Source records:
———

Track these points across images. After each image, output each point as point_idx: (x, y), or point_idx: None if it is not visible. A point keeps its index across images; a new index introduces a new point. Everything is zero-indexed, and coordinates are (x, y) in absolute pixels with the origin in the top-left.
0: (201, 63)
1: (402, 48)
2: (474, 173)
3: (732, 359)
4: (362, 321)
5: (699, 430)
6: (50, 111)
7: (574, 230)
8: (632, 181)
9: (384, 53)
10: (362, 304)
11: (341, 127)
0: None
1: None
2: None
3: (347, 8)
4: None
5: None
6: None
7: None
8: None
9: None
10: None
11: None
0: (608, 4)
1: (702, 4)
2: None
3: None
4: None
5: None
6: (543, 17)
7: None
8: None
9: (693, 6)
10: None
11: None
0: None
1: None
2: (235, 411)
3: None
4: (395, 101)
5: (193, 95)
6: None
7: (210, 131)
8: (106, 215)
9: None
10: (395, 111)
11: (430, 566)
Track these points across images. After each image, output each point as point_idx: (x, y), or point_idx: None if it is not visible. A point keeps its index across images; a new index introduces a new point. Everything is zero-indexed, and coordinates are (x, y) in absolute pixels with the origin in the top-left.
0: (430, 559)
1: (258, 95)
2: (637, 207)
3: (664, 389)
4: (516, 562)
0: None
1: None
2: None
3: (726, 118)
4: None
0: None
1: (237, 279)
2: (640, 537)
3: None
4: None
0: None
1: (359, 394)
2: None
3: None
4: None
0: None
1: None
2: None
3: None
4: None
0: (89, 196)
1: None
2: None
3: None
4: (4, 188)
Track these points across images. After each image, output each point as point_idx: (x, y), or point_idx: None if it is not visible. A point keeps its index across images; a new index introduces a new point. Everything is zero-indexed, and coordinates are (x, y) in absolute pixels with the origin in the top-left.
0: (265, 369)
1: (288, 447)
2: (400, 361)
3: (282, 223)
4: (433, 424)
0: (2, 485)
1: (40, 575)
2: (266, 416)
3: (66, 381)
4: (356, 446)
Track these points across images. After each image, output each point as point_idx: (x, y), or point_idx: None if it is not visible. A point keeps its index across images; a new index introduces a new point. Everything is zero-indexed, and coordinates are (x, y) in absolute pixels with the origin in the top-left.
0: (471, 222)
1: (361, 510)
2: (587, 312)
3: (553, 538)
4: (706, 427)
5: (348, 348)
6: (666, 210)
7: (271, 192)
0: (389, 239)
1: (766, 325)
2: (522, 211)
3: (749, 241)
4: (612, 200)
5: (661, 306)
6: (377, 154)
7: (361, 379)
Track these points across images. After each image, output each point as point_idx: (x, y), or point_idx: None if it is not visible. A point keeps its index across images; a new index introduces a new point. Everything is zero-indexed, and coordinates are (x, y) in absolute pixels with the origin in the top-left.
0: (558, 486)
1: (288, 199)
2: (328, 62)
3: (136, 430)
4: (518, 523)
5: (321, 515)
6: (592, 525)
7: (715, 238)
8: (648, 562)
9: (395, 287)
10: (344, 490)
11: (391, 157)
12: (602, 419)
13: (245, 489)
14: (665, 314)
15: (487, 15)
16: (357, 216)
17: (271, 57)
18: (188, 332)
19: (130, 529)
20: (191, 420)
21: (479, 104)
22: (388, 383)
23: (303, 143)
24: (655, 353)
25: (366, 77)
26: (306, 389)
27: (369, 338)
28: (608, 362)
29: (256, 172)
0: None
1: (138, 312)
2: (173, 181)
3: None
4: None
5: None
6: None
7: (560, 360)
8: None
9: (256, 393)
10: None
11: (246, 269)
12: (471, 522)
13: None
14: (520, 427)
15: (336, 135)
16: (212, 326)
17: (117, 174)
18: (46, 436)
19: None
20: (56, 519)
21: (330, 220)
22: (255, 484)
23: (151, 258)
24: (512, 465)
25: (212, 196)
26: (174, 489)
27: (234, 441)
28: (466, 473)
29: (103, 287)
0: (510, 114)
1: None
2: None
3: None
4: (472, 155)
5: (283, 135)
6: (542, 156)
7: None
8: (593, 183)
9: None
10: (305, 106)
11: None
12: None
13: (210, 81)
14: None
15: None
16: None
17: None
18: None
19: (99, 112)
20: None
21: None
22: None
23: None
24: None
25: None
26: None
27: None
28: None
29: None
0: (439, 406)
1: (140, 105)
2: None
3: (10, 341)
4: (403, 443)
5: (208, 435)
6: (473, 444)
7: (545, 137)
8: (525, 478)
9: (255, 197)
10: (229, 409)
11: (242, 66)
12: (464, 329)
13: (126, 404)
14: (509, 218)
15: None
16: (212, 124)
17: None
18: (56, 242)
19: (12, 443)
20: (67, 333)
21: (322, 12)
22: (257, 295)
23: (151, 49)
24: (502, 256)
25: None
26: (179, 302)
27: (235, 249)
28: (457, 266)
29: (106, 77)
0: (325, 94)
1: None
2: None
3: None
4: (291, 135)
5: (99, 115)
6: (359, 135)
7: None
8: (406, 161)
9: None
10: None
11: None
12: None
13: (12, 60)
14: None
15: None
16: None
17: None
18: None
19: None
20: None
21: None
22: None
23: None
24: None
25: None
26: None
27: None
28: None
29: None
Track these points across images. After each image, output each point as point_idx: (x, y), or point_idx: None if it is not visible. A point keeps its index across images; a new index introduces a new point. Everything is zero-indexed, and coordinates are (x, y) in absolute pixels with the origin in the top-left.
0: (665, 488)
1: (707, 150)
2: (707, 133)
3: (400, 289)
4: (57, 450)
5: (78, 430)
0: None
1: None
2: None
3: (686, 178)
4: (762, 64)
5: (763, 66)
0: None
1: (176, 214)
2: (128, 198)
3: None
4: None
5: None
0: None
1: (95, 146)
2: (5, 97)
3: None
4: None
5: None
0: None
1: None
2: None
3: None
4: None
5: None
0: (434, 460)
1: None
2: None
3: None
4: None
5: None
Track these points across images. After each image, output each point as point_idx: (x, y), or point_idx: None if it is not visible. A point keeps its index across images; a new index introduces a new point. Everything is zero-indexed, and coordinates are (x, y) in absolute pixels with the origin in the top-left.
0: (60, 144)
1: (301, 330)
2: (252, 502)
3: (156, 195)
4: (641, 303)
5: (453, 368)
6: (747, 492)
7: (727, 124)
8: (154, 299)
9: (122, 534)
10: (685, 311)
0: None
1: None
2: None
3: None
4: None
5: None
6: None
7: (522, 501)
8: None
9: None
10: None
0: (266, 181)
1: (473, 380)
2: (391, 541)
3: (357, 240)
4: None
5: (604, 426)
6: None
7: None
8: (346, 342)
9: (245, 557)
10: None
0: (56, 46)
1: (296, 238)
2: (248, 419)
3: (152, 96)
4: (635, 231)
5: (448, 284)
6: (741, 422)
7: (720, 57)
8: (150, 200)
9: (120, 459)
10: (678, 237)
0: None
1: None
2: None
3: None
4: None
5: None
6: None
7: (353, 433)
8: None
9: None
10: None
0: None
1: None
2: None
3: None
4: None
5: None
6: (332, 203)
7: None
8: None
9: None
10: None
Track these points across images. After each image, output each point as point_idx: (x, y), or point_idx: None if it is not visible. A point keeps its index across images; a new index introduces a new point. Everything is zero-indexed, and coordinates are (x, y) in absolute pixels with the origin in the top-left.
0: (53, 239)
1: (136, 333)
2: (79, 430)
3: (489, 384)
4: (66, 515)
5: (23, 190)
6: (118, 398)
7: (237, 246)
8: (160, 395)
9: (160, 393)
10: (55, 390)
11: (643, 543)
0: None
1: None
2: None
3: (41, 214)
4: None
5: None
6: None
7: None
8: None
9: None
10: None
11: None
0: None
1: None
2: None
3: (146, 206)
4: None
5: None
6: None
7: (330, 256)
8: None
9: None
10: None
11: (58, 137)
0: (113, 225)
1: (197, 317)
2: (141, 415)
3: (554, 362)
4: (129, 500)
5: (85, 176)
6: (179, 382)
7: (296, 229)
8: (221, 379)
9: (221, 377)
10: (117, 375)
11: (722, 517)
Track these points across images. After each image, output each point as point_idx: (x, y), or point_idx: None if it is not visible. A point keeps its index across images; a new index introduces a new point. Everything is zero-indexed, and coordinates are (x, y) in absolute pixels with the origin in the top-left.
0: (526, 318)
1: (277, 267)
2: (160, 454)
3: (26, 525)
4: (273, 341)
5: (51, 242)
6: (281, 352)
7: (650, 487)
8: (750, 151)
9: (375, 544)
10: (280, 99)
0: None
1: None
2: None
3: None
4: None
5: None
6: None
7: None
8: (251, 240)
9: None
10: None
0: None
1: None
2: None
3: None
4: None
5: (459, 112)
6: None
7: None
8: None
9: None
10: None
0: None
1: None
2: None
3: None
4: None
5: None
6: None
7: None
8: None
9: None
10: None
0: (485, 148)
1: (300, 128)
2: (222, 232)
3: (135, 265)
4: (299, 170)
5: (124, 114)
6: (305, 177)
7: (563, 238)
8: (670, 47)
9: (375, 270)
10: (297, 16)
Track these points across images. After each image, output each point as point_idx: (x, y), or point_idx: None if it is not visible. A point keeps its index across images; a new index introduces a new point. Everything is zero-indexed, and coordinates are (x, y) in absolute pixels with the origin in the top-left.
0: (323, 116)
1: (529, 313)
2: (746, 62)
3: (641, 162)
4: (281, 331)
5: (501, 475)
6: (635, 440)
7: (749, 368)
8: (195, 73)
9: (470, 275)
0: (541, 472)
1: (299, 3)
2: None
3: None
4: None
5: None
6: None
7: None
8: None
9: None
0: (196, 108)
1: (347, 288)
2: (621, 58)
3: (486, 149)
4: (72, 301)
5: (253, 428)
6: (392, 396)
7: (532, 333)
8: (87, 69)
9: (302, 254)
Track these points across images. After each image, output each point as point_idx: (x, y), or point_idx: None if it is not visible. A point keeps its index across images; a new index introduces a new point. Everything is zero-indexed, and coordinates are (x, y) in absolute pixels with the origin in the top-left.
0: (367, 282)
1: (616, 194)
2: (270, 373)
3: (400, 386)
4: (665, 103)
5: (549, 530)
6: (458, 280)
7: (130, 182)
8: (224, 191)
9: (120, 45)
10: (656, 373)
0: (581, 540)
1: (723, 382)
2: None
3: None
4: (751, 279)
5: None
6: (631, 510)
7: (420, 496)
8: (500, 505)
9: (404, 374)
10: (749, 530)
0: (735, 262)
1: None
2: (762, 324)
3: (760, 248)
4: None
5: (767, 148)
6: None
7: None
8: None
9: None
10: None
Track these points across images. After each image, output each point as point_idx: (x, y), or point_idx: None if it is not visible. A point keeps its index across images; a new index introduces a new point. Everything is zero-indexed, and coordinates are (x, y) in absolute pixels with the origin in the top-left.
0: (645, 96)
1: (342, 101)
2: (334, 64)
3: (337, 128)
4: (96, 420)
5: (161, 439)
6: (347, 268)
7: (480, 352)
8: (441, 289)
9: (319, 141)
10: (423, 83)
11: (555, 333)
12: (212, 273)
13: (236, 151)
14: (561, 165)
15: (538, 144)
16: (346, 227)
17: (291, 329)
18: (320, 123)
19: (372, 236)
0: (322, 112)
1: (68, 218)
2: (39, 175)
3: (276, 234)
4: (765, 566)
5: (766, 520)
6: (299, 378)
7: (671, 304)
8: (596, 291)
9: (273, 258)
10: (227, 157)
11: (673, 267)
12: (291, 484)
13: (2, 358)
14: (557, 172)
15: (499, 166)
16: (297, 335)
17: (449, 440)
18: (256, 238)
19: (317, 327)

———

Required work = Reproduce the records from the start through the line that contains "5: (193, 95)", replacing "top-left" with "upper-left" and changing nothing else.

Reply =
Track these points across images. After each image, output each point as point_idx: (x, y), or point_idx: None if it is not visible. A point keeps its index across images; a new index introduces a new point. Everything is zero-indexed, and coordinates are (x, y) in absolute pixels with the origin in the upper-left.
0: (201, 63)
1: (402, 48)
2: (474, 173)
3: (732, 359)
4: (362, 321)
5: (699, 430)
6: (50, 111)
7: (574, 230)
8: (632, 181)
9: (384, 53)
10: (362, 304)
11: (341, 127)
0: None
1: None
2: None
3: (347, 8)
4: None
5: None
6: None
7: None
8: None
9: None
10: None
11: None
0: (608, 4)
1: (702, 4)
2: None
3: None
4: None
5: None
6: (543, 17)
7: None
8: None
9: (693, 6)
10: None
11: None
0: None
1: None
2: (235, 411)
3: None
4: (395, 101)
5: (193, 95)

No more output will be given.